Contratto sbagliato, ora il Comune deve rimborsare il dipendente. E pagare anche l’avvocato

La denuncia della Uil FPl Terni: “I costi per il legale sono addirittura maggiori rispetto al rimborso per il lavoratore. Se il sindaco ci avesse ascoltato, tutto sarebbe andato in maniera diversa: ora paghi di tasca propria”

“Sempre la stessa musica: i sindaci sbagliano ma a pagare sono i cittadini e i dipendenti”. Così la Uil Fpl di Terni sulla condanna inflitta dalla sezione civile del tribunale di Terni nei confronti del Comune di Polino che dovrà rimborsare una sua dipendente per una “errata applicazione contrattuale relativa in particolare alla valutazione della posizione organizzativa.

“Ma la notizia – rintuzza il sindacato - non è questa. Il problema vero è che la spesa sarebbe stata molto più contenuta se il sindaco avesse ascoltato la Uil Fpl che per anni ha cercato di trovare una soluzione transattiva nell’interesse dei cittadini del paese della Valnerina e della stessa dipendente. Invece, per la ostinata e preconcetta chiusura dell’amministrazione, ora gli abitanti di Polino dovranno pagare, attraverso il contenuto bilancio del Comune, non solo il risarcimento disposto dal giudice (che è comunque di misura maggiore a quello proposta dalla Uil Fpl in via transattiva) ma anche le spese legali che il Comune deve all’avvocato della dipendente”.

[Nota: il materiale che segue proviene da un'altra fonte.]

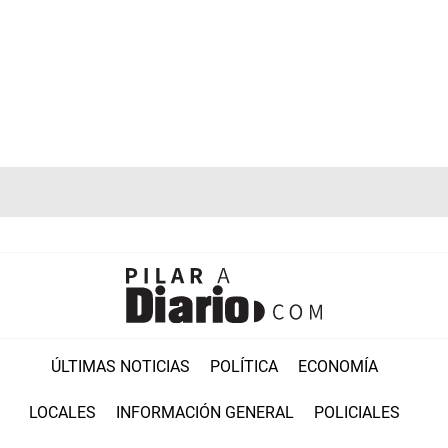
ÚLTIMAS NOTICIAS
POLÍTICA
ECONOMÍA
LOCALES
INFORMACIÓN GENERAL
POLICIALES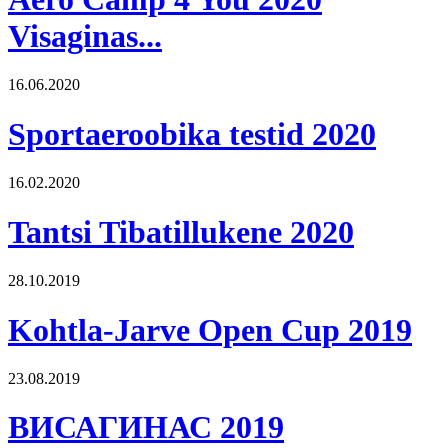
Visaginas...
16.06.2020
Sportaeroobika testid 2020
16.02.2020
Tantsi Tibatillukene 2020
28.10.2019
Kohtla-Jarve Open Cup 2019
23.08.2019
ВИСАГИНАС 2019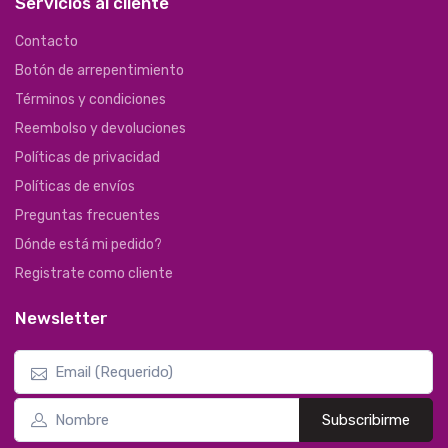
Servicios al cliente
Contacto
Botón de arrepentimiento
Términos y condiciones
Reembolso y devoluciones
Políticas de privacidad
Políticas de envíos
Preguntas frecuentes
Dónde está mi pedido?
Registrate como cliente
Newsletter
Subscribirme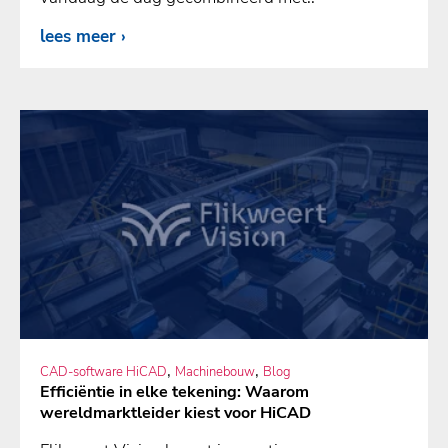
lees meer
,
,
CAD-software HiCAD
Machinebouw
Blog
Efficiëntie in elke tekening: Waarom
wereldmarktleider kiest voor HiCAD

Spese che “sono addirittura maggiori di quelle disposte dal giudice come risarcimento verso la dipendente. Nessun datore di lavoro del settore privato avrebbe avuto questo comportamento ma, come si sa, i sindaci quando non rispondono di tasca propria spesso assumono in materia di personale delle scelte che appaiono illogiche”.

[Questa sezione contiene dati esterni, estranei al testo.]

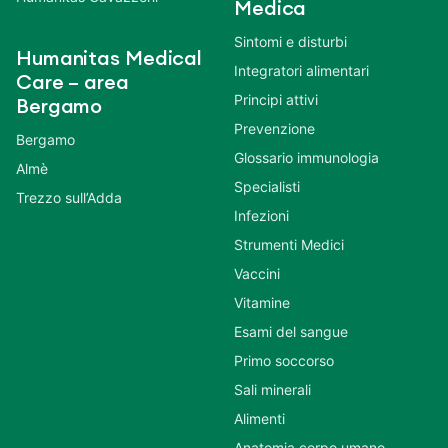
Medica
Sintomi e disturbi
Humanitas Medical
Integratori alimentari
Care – area
Principi attivi
Bergamo
Prevenzione
Bergamo
Glossario immunologia
Almè
Specialisti
Trezzo sull’Adda
Infezioni
Strumenti Medici
Vaccini
Vitamine
Esami del sangue
Primo soccorso
Sali minerali
Alimenti
Anatomia corpo umano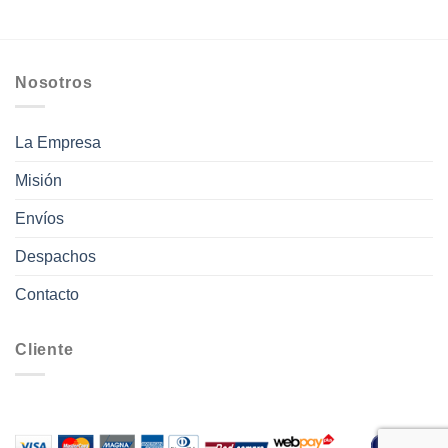
Nosotros
La Empresa
Misión
Envíos
Despachos
Contacto
Cliente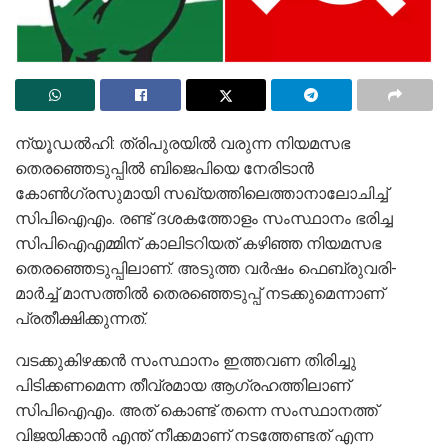
ന്യൂഡല്‍ഹി: ത്രിപുരയില്‍ വരുന്ന നിയമസഭ
തെരഞ്ഞെടുപ്പില്‍ ബിജെപിയെ നേരിടാന്‍
കോണ്‍ഗ്രസുമായി സഖ്യത്തിലെത്താനാലോചിച്ച്
സിപിഐഎം. രണ്ട് ദശകത്തോളം സംസ്ഥാനം ഭരിച്ച
സിപിഐഎമ്മിന് കാലിടറിയത് കഴിഞ്ഞ നിയമസഭ
തെരഞ്ഞെടുപ്പിലാണ്. അടുത്ത വര്‍ഷം ഫെബ്രുവരി-
മാര്‍ച്ച് മാസത്തില്‍ തെരഞ്ഞെടുപ്പ് നടക്കുമെന്നാണ്
പ്രതീക്ഷിക്കുന്നത്.
വടക്കുകിഴക്കന്‍ സംസ്ഥാനം ഇത്തവണ തിരിച്ചു
പിടിക്കണമെന്ന തീവ്രമായ ആഗ്രഹത്തിലാണ്
സിപിഐഎം. അത് കൊണ്ട് തന്നെ സംസ്ഥാനത്ത്
വിജയിക്കാന്‍ എന്ത് നീക്കമാണ് നടത്തേണ്ടത് എന്ന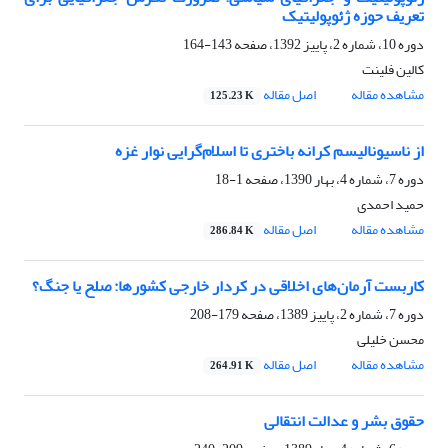
تعریف حوزه ژئوپولیتیک
دوره 10، شماره 2، پاییز 1392، صفحه
143-164
کالین فلینت
مشاهده مقاله
اصل مقاله
125.23 K
از ناسیونالیسم کرانه باختری تا اسلام‌گرایی نوار غزه
دوره 7، شماره 4، بهار 1390، صفحه
1-18
حمید احمدی
مشاهده مقاله
اصل مقاله
286.84 K
کاربست آرمان‌های اخلاقی در کردار خارجی کشورها: صلح یا جنگ؟
دوره 7، شماره 2، پاییز 1389، صفحه
179-208
محسن خلیلی
مشاهده مقاله
اصل مقاله
264.91 K
حقوق بشر و عدالت انتقالی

In tutto, i costi a carico dell’amministrazione ammontano a circa 10mila euro. Ma in parte si sarebbero potute evitare, “destinando invece quella cifra magari per fare qualche manutenzione in più per rendere ancora più accogliente il piccolo comune della Valnerina. Senza contare il tempo perso per trattative infruttuose durate anni e un conflitto che ha pesato certo sulla funzionalità dei servizi comunali per una causa incardinata ben 5 anni fa e che solo ora è arrivata a conclusione”.

“Questa vicenda rappresenta - secondo la Uil Fpl - un esempio di amministrazione certo non virtuosa di cui sarebbe giusto si facesse ora carico direttamente il sindaco pagando di tasca propria le spese invece di farle ricadere sui 240 abitati del Comune di Polino”.

“Ancora una volta – sottolinea Gino Venturi, segretario generale Uil Fpl Terni – il sindacato ha operato cercando con equilibrio e buon senso di coniugare gli interessi dei lavoratori con quelli dei cittadini ma, a fronte della chiusura delle amministrazioni, svolge comunque pienamente il suo ruolo senza fare sconti a nessuno”.